EXERCISE TEXT =>
↓

Heart failure (HF), being a complex pathology that derives from several different conditions such as idiopathic cardiomyopathy, myocardial infarction (MI), inflammatory diseases, pressure overload and volume overload [1], is one of the main causes of morbidity and mortality worldwide. Despite distinct etiologies of cardiac disease, they all share a common myocardial response at molecular, cellular and biochemical levels [2], which lead to clinical manifestations due to major morphological alterations of the heart. The end result is the impairment of cardiac pumping capacity accompanied by genetic re-programming of fetal genes, higher vulnerability to necrotic or apoptotic gene programs and dysfunctional vascular remodeling [3].

↑

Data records
↓

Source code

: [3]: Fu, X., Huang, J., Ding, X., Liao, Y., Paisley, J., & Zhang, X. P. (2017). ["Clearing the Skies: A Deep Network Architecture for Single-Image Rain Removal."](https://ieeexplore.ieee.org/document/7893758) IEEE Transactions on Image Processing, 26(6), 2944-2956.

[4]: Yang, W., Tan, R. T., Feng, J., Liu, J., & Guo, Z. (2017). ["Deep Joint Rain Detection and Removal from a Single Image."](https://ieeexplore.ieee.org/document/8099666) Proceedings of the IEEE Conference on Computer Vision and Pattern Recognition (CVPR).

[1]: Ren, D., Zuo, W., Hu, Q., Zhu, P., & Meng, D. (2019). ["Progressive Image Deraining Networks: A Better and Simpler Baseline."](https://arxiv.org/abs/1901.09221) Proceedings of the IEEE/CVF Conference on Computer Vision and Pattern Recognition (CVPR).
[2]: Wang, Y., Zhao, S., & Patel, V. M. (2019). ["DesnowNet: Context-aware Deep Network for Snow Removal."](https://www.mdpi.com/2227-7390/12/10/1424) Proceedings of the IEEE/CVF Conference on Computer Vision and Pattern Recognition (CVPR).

↑

EXERCISE A => Write out the heart failure passage word for word, between "Heart failure (HF), being" and "vascular remodeling [3].", inclusive.
EXERCISE B => From which conditions does heart failure derive, according to the heart failure passage?

FINAL ANSWER A =>
Heart failure (HF), being a complex pathology that derives from several different conditions such as idiopathic cardiomyopathy, myocardial infarction (MI), inflammatory diseases, pressure overload and volume overload [1], is one of the main causes of morbidity and mortality worldwide. Despite distinct etiologies of cardiac disease, they all share a common myocardial response at molecular, cellular and biochemical levels [2], which lead to clinical manifestations due to major morphological alterations of the heart. The end result is the impairment of cardiac pumping capacity accompanied by genetic re-programming of fetal genes, higher vulnerability to necrotic or apoptotic gene programs and dysfunctional vascular remodeling [3].

FINAL ANSWER B => Idiopathic cardiomyopathy, myocardial infarction (MI), inflammatory diseases, pressure overload and volume overload.